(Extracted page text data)
== == ==

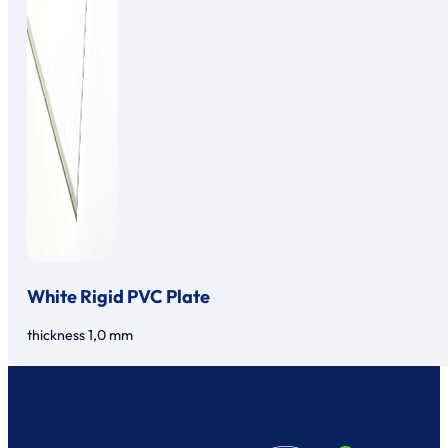
White Rigid PVC Plate
thickness 1,0 mm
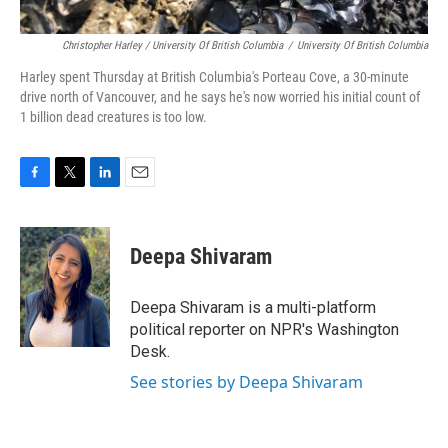
Christopher Harley / University Of British Columbia
/
University Of British Columbia
Harley spent Thursday at British Columbia's Porteau Cove, a 30-minute
drive north of Vancouver, and he says he's now worried his initial count of
1 billion dead creatures is too low.
F
T
L
E
a
w
i
m
c
i
n
a
e
t
k
i
Deepa Shivaram
b
t
e
l
o
e
d
o
r
I
Deepa Shivaram is a multi-platform
k
n
political reporter on NPR's Washington
Desk.
See stories by Deepa Shivaram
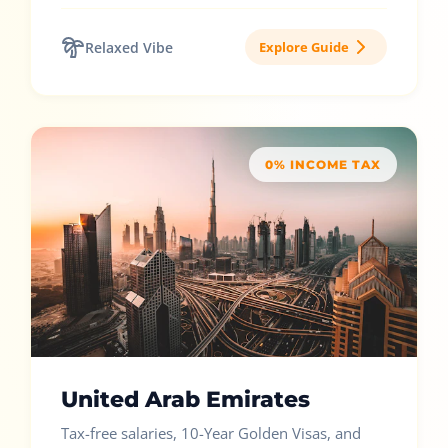
Relaxed Vibe
Explore Guide
0% INCOME TAX
United Arab Emirates
Tax-free salaries, 10-Year Golden Visas, and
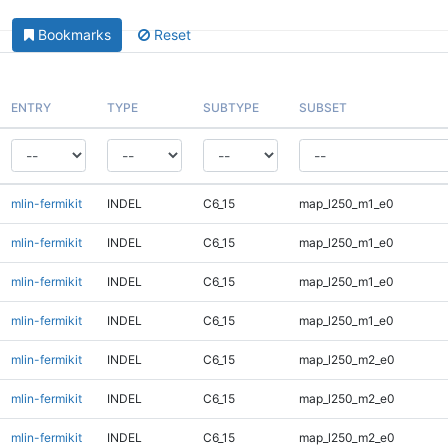
Bookmarks
Reset
ENTRY
TYPE
SUBTYPE
SUBSET
mlin-fermikit
INDEL
C6_15
map_l250_m1_e0
mlin-fermikit
INDEL
C6_15
map_l250_m1_e0
mlin-fermikit
INDEL
C6_15
map_l250_m1_e0
mlin-fermikit
INDEL
C6_15
map_l250_m1_e0
mlin-fermikit
INDEL
C6_15
map_l250_m2_e0
mlin-fermikit
INDEL
C6_15
map_l250_m2_e0
mlin-fermikit
INDEL
C6_15
map_l250_m2_e0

== == ==

■ Problem details
Count the lines in the listing above that contain the string "Harley", treating uppercase and lowercase letters as distinct. Reply with the number alone.

■ Worked solution
2